◆ WHAT THIS TASK INVOLVES:
Could you set down the lines from the first line of the entries below through the line with "Police is neither", exactly and with no pictures?

Page-level text extractions
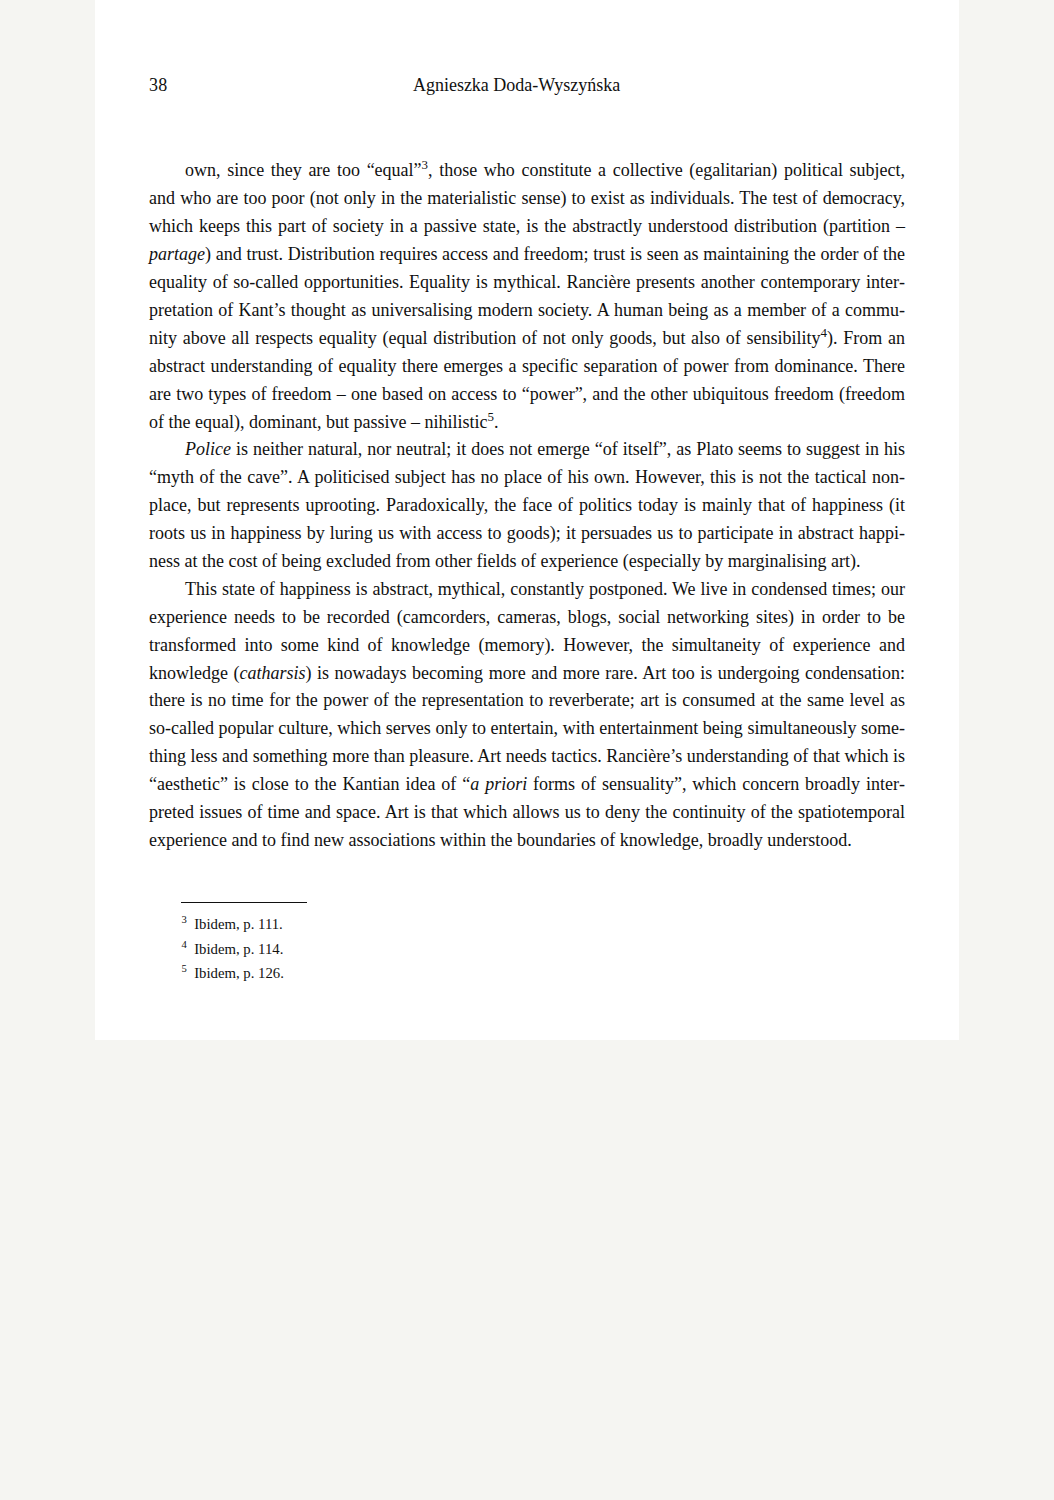38 Agnieszka Doda-Wyszyńska
own, since they are too “equal”3, those who constitute a collective (egalitarian) political subject, and who are too poor (not only in the materialistic sense) to exist as individuals. The test of democracy, which keeps this part of society in a passive state, is the abstractly understood distribution (partition – partage) and trust. Distribution requires access and freedom; trust is seen as maintaining the order of the equality of so-called opportunities. Equality is mythical. Rancière presents another contemporary interpretation of Kant’s thought as universalising modern society. A human being as a member of a community above all respects equality (equal distribution of not only goods, but also of sensibility4). From an abstract understanding of equality there emerges a specific separation of power from dominance. There are two types of freedom – one based on access to “power”, and the other ubiquitous freedom (freedom of the equal), dominant, but passive – nihilistic5.
Police is neither natural, nor neutral; it does not emerge “of itself”, as Plato seems to suggest in his “myth of the cave”. A politicised subject has no place of his own. However, this is not the tactical non-place, but represents uprooting. Paradoxically, the face of politics today is mainly that of happiness (it roots us in happiness by luring us with access to goods); it persuades us to participate in abstract happiness at the cost of being excluded from other fields of experience (especially by marginalising art).
This state of happiness is abstract, mythical, constantly postponed. We live in condensed times; our experience needs to be recorded (camcorders, cameras, blogs, social networking sites) in order to be transformed into some kind of knowledge (memory). However, the simultaneity of experience and knowledge (catharsis) is nowadays becoming more and more rare. Art too is undergoing condensation: there is no time for the power of the representation to reverberate; art is consumed at the same level as so-called popular culture, which serves only to entertain, with entertainment being simultaneously something less and something more than pleasure. Art needs tactics. Rancière’s understanding of that which is “aesthetic” is close to the Kantian idea of “a priori forms of sensuality”, which concern broadly interpreted issues of time and space. Art is that which allows us to deny the continuity of the spatiotemporal experience and to find new associations within the boundaries of knowledge, broadly understood.
3 Ibidem, p. 111.
4 Ibidem, p. 114.
5 Ibidem, p. 126.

◆ SOLUTION TO THIS EXERCISE:
38 Agnieszka Doda-Wyszyńska
own, since they are too “equal”3, those who constitute a collective (egalitarian) political subject, and who are too poor (not only in the materialistic sense) to exist as individuals. The test of democracy, which keeps this part of society in a passive state, is the abstractly understood distribution (partition – partage) and trust. Distribution requires access and freedom; trust is seen as maintaining the order of the equality of so-called opportunities. Equality is mythical. Rancière presents another contemporary interpretation of Kant’s thought as universalising modern society. A human being as a member of a community above all respects equality (equal distribution of not only goods, but also of sensibility4). From an abstract understanding of equality there emerges a specific separation of power from dominance. There are two types of freedom – one based on access to “power”, and the other ubiquitous freedom (freedom of the equal), dominant, but passive – nihilistic5.
Police is neither natural, nor neutral; it does not emerge “of itself”, as Plato seems to suggest in his “myth of the cave”. A politicised subject has no place of his own. However, this is not the tactical non-place, but represents uprooting. Paradoxically, the face of politics today is mainly that of happiness (it roots us in happiness by luring us with access to goods); it persuades us to participate in abstract happiness at the cost of being excluded from other fields of experience (especially by marginalising art).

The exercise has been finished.